The commercialized pancreatic cancer cell lines PANC-1 and MIA-PaCa-2 purchased from Beijing SyngenTech Co., Ltd. and Wuhan AtaGenix Co., Ltd., respectively, were cultivated in DMEM (Hyclone; Cytiva) and RPMI1640 (Hyclone; Cytiva) culture medium, respectively, in a 5% CO2 incubator at 37°C and saturated humidity of 95%. The culture medium was supplemented with 10% fetal bovine serum (Hyclone; Cytiva), 100 U/ml penicillin and 100 µg/ml streptomycin (Thermo Fisher Scientific, Inc.). The mycoplasma culture test was confirmed to be negative every month.

Mice

Male BALB/c nude mice (nu/nu; age, four weeks; body weight, 15-20 g) were purchased from Beijing Vital River Laboratory Animal Technology Co., Ltd. The mice were maintained under specific pathogen-free conditions with a 12-h light/dark cycle, temperature of 22±2°C and humidity of 40-60%, and had ad libitum access to a regular chow diet and water.

Cell proliferation assay

A cell suspension (5,000 cells/well) was added into a 96-well plate and cultured at 37°C and 5% CO2 for 24, 48, 72 and 96 h. Next, 10 µl of Cell Counting Kit-8 (CCK8) solution (Dojindo Laboratories, Inc.) was added in line with the kit instructions and incubated at 37°C and 5% CO2 for 4 h. The optical density at 450 nm was detected by a microplate reader.

Cell transfection

The cells in the exponential growth phase were inoculated into a 6-well plate (50,000 cells/well) and cultured at 37°C with 5% CO2. Transfection of a lentivirus with an overexpression or knockdown vector for K19 was performed by Lipofectamine™ 2000 (Thermo Fisher Scientific, Inc.) according to the manufacturer's instructions the next day and the medium was replaced with fresh medium 8 h after lentivirus transfection. At 72 h after lentivirus transfection, images of the cells were captured under the fluorescence microscope. The cells were collected and the overexpression and knockdown efficiencies were detected by reverse transcription-quantitative PCR (RT-qPCR) and western blot analysis (Fig. S1).

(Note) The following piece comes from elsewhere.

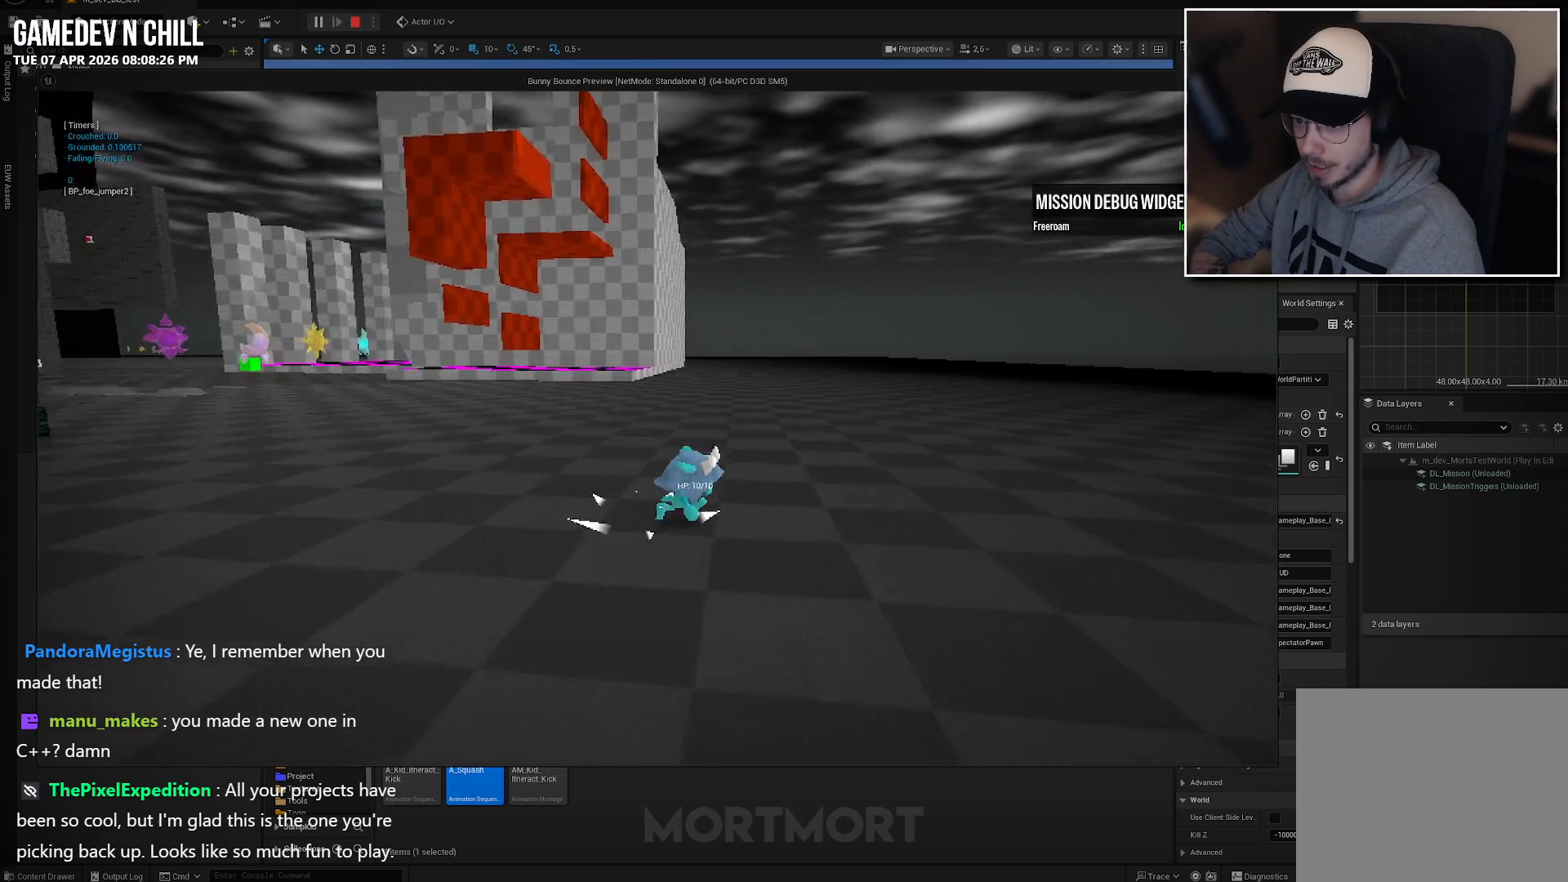
{"buttons": [], "left_stick": "down-right", "right_stick": "right", "events": [[17, "left_stick", "down-right"], [150, "A", "down"], [267, "A", "up"], [400, "right_stick", "right"]]}
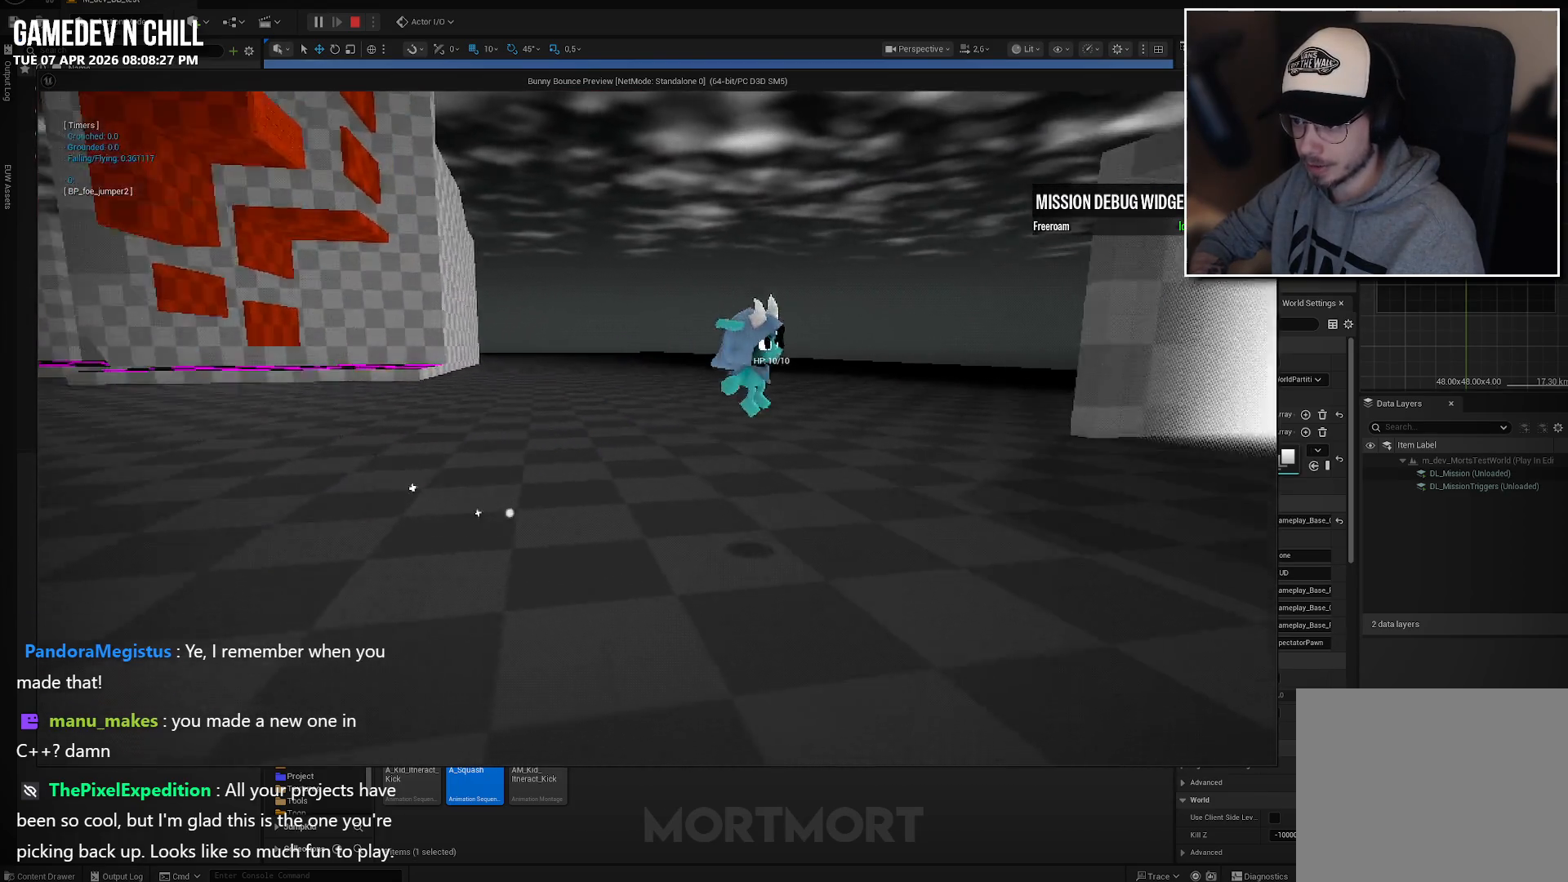
{"buttons": [], "left_stick": "right", "right_stick": "right", "events": [[50, "right_stick", "center"], [100, "left_stick", "down"], [167, "X", "down"], [250, "X", "up"], [417, "left_stick", "right"], [483, "right_stick", "right"]]}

The short hairpin (sh)RNA sequences (Beijing SyngenTech Co., Ltd.) used to knock down K19 expression were as follows: shK19 (knockdown of K19 gene) sense, 5′-GCC GGA CTG AAG AAT TGA ACC-3′ and antisense, 5′-CGA AGG TTC AAT TCT TCA GTC CGG C-3′; shCtrl (knockdown control) sense, 5′-AAA CGT GAC ACG TTC GGA GAA-3′ and antisense, 5′-CGA ATT CTC CGA ACG TGT CAC GTT T-3′. K19-RNA sequences (Beijing SyngenTech Co., Ltd.) used to overexpress K19 expression were as follows: K19 (overexpression of K19 gene, human, NM-002276) included 10,724 DNA bases; Ctrl (overexpression control, mNeongreen) included 9,581 DNA bases.

RT-qPCR

The transfected cells were collected, RNA was extracted, the absorbance at 260 nm (A260)/A280 value was measured and the RNA concentration was estimated. A small amount of RNA was taken out to determine the RNA quality by agarose gel electrophoresis. RNAs that met the requirements were used and denatured at 65°C for 5 min. After the residual genomic DNA of the product was removed by DNase reaction, RT reagent [Hifair® II 1st Strand cDNA Synthesis SuperMix for qPCR (gDNA digester plus); Yeasen Biotechnology (Shanghai) Co., Ltd.] was added to reverse-transcribe the mRNA and synthesize cDNA according to the manufacturer's instructions. The primers and the cDNA products synthesized by RT were used for real-time qPCR (thermocycling conditions: 95°C for 15 sec, 60°C for 1 min, 95°C for 15 sec) in an ABI Prism 7300 PCR instrument (Applied Biosystems, Inc.) and Hieff® qPCR SYBR Green Master Mix [Low Rox; Yeasen Biotechnology (Shanghai) Co., Ltd.] was used according to the manufacturer's instructions. The expression level of GAPDH was calculated according to the 2−ΔΔCq method (9) and used as a standardization control. The PCR primers were as follows: K19 sense, 5′-TAG AGG TGA AGA TCC GCG AC-3′ and anti-sense, 5′-CCG TCT CAA ACT TGG TTC GG-3′; GAPDH sense, 5′-TCA AGA AGG TGG TGA AGC AGG-3′ and antisense, 5′-TCA AAG GTG GAG GAG TGG GT-3′.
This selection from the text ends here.